Working data =
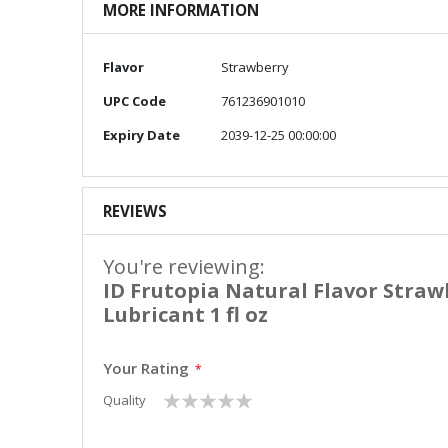
MORE INFORMATION
More
Flavor
Strawberry
Information
UPC Code
761236901010
Expiry Date
2039-12-25 00:00:00
REVIEWS
You're reviewing:
ID Frutopia Natural Flavor Straw
Lubricant 1 fl oz
Your Rating
1
2
3
4
5
Quality
star
stars
stars
stars
stars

Job item = From the line holding "ID Frutopia Natural Flavor Straw" through the final line of the data above, copy every line exactly as written. Include nothing else.

Solution to this task =
ID Frutopia Natural Flavor Straw
Lubricant 1 fl oz
Your Rating
1
2
3
4
5
Quality
star
stars
stars
stars
stars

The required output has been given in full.